Search the records for the string "node" and return each line that has it.

++++++++

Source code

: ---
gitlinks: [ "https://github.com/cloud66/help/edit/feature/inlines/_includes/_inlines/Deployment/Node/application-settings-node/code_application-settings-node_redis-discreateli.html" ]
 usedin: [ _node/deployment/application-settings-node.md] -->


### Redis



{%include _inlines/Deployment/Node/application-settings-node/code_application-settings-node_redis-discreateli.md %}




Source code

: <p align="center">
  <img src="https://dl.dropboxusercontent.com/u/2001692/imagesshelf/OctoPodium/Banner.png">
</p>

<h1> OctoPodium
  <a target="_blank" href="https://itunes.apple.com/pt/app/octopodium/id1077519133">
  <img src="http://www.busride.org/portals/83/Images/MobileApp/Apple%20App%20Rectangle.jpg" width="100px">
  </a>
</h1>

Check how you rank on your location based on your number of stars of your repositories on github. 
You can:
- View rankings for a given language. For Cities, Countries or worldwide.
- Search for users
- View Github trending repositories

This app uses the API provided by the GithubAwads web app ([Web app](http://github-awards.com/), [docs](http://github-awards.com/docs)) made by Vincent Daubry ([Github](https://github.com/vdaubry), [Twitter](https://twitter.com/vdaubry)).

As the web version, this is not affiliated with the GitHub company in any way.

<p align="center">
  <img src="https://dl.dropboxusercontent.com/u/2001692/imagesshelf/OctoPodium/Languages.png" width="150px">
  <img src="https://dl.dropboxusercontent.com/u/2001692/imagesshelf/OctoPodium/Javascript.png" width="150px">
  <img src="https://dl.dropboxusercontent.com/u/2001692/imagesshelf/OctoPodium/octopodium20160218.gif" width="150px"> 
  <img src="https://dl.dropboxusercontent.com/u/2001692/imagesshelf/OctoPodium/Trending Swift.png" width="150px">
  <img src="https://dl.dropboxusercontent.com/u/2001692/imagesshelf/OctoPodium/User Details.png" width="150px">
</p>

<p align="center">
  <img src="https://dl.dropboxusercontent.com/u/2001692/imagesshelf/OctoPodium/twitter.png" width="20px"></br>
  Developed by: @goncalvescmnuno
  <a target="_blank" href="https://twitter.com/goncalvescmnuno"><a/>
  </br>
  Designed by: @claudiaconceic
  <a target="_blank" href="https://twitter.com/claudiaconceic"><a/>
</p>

++++++++

Result below:
gitlinks: [ "https://github.com/cloud66/help/edit/feature/inlines/_includes/_inlines/Deployment/Node/application-settings-node/code_application-settings-node_redis-discreateli.html" ]
 usedin: [ _node/deployment/application-settings-node.md] -->
{%include _inlines/Deployment/Node/application-settings-node/code_application-settings-node_redis-discreateli.md %}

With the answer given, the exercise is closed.